Since I work in the Disneyland for Catholics (Notre Dame), I see all kinds of different Catholics around campus or attending school. I see people who’ve grown up knowing they would go to Notre Dame. I’ve noticed people who just come to Notre Dame to bask in the light of the dome. The diversity is mind-blowing and I truly love it.
I’ve been a “revert” for two and half years. Never once have I regretted leaving behind a sixteen year ministry career and entering the Catholic Church. I’m at home with my family after long years in exile. But there is something that I’ve noticed that bothers me.
That is, there’s an underlying tension between Cradles (people who have been Catholics since birth), reverts (people who’ve come back into the church after a long hiatus, like me and Jess), and converts (people who’ve had no affiliation with the church before). At the risk oversimplifying, I’m going to group reverts/converts together because I believe they have similar concerns.
Because I’m a revert, I can only tell the story from my perspective. I want Cradles to know a few things about those of us who’ve come over into the church later in life. I don’t say these things to condemn, but to open up a dialogue. By no means do I think I’m the first and last word on this conversation. Far from it.
So, here are the three things I want Cradles to know.
We Paid a Price to be Here– This is probably the biggest blind spot that Cradles have about converts/reverts. Believe it or not, snide attitudes about Catholics still exist. Sure, no one will probably deny us a job anymore or drive us out of town. Instead, it’s become a passive-aggressive sort of attitude towards Catholics, such as snide remarks about being cannibals or that we worship Mary.
Many of us have converted against the advice of family and friends. We’ve heard dire warnings about turning our back on God’s word, putting ourselves under the slavery of the Pope/Bishops, and that we don’t believe in Grace alone anymore (neither does the Bible, frankly).
For some of us, that has cost us dearly in our relationships. While we may not entirely lose those connections, there are strains and and some friendships are not the same. That takes a deep emotional toll on many of us.And, for others, we gave up our careers to be here. I’ve written in numerous places about giving up ministry. But it wasn’t high profile like some other converts/reverts I know. Try finding work when all you’ve ever known is Protestant ministry work. It’s not so easy.

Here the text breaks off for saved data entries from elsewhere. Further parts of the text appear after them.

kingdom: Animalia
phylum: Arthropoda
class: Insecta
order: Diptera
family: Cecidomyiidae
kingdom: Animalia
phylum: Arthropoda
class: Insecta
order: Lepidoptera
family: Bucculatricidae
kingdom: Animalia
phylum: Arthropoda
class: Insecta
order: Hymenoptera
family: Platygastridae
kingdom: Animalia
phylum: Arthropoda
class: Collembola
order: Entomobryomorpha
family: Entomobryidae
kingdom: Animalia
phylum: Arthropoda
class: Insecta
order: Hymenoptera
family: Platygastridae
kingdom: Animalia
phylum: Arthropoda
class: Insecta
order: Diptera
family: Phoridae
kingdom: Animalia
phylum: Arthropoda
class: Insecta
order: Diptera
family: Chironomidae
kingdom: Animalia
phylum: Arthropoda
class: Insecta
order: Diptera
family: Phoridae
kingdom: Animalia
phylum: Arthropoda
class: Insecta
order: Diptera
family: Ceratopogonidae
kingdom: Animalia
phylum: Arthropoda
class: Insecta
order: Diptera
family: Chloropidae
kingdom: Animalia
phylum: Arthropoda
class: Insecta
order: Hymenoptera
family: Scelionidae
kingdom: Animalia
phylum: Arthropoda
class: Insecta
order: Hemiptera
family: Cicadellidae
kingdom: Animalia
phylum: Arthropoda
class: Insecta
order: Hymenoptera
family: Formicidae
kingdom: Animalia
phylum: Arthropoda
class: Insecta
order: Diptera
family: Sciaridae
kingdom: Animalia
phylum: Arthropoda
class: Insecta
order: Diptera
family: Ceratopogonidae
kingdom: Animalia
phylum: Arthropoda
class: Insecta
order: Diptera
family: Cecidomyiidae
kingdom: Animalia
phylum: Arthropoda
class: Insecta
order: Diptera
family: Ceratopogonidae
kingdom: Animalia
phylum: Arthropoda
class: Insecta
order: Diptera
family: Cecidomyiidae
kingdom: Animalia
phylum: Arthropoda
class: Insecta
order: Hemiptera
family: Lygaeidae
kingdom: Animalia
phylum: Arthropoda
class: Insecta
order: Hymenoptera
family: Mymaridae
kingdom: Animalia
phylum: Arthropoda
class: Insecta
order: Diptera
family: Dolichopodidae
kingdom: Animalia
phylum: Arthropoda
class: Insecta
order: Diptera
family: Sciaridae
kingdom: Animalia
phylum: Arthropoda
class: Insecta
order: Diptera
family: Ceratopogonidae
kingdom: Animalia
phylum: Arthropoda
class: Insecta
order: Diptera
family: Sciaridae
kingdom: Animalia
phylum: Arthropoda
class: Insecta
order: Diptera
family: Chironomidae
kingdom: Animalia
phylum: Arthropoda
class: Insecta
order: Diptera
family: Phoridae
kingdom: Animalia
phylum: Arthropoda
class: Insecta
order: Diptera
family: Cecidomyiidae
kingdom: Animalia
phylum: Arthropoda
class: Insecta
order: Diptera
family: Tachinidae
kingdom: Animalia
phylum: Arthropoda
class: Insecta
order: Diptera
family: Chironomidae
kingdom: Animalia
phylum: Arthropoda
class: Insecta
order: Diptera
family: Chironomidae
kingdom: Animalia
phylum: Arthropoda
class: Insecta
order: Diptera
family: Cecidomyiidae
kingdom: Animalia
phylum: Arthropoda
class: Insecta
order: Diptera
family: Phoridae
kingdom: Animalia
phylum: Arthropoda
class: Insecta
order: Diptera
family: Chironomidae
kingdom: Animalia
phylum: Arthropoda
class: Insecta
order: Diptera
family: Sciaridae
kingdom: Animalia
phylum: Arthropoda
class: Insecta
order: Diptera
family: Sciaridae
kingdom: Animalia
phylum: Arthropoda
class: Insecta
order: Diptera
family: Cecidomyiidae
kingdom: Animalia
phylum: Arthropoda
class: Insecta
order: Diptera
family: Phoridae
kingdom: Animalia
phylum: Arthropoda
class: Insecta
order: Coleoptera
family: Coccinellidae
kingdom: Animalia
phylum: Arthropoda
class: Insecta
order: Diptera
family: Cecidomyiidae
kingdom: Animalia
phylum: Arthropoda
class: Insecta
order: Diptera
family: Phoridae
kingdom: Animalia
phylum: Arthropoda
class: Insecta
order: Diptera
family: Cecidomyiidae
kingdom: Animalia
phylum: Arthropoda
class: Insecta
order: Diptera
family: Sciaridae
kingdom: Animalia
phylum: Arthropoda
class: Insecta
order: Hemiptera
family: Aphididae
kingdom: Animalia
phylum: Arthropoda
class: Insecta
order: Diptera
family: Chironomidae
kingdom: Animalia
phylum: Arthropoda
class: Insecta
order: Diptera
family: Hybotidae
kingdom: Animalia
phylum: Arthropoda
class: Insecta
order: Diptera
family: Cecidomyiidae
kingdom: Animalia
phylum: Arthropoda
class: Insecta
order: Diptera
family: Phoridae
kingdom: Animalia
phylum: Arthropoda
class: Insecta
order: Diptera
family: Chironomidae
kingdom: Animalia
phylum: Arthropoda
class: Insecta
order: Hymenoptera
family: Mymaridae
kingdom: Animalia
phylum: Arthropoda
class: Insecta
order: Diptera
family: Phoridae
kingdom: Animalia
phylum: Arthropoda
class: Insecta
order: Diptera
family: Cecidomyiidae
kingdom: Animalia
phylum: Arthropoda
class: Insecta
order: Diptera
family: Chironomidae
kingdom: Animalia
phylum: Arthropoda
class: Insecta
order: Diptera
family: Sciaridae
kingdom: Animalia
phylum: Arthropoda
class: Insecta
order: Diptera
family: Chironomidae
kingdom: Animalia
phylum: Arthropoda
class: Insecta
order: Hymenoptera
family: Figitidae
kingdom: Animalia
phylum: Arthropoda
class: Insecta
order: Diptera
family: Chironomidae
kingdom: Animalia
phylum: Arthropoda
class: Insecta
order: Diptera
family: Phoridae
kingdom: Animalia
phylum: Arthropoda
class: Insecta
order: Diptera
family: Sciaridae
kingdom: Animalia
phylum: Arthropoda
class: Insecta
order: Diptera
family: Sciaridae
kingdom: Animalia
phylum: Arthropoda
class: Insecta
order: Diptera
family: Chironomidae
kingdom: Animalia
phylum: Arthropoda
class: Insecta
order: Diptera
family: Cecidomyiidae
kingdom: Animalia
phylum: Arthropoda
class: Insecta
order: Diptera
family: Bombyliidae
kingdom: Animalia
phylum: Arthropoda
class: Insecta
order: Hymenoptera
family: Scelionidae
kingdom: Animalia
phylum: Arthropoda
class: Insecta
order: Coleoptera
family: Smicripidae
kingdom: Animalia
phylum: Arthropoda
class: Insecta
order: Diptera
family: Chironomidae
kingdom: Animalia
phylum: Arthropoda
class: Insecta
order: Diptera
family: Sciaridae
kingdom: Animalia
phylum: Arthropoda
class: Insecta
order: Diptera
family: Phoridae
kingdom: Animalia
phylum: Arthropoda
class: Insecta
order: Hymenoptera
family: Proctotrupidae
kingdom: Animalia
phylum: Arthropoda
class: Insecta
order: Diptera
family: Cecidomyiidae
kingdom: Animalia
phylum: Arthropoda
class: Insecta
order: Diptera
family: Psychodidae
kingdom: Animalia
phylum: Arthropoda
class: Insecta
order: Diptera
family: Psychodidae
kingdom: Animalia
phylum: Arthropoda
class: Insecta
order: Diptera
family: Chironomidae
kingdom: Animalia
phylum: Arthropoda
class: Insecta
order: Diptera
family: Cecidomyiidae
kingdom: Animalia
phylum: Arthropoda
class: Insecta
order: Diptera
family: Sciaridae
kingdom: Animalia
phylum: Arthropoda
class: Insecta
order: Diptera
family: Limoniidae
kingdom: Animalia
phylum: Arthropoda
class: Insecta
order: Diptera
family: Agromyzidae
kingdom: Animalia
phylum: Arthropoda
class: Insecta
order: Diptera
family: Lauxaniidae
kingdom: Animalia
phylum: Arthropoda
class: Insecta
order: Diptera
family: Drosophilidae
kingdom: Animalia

We’re Excited and That’s Okay. Really, we are. For many of us, it’s the answer to a series of long standing questions and the destination of a journey that’s been years in the making. That doesn’t mean we stop our journey or stop asking questions. But we finally feel that we’re part of something bigger, something transcendent, and something ancient. Why would we not want to talk about that every chance we get?
Look, I get it. We’re like a puppy peeing on the rug out of excitement. We make messes and they can be embarrassing. But just like that puppy peeing, we feel sheer joy at taking the Eucharist and being a part of this family.
It’s Our Church Too– Too many times, I’ve been among a group of Cradles who make snide remarks about someone who has converted and talks about it all the time. I heard someone once say, “They need to take some time off and be quiet about it. Come back in five to ten years.”
I can’t even tell you how odious I find this attitude. To be blunt, it’s the attitude of the older brother in the story of the Prodigal Son. Most converts/reverts have studied a lot about the church either through our own work or going through a year of RICA. While it’s true we have a lot to learn, all of us have something to bring into the church. Again, it’s true, we make mistakes about not knowing the right terminology or the right way to say things. Be patient with us, we’ll learn.
But also realize that God has brought us here for a reason. There are valuable gifts, insights and wisdom that we can bring with us as you teach us yours. Again, much of it bought with blood. That is no small thing.
No doubt Cradles will have much to say on their behalf. I hope so. The beauty of being a Catholic is how diverse we are and yet we are unified under the Eucharist. No matter where we go, what parish we attend or what nationality, the Eucharist is the same. We need to figure out how to live in that unity with humility, respect, communication and trust. Without it, we will find our different Charisms splitting apart and we will find ourselves divided.
Trust us converts/reverts. We’ve seen it happen.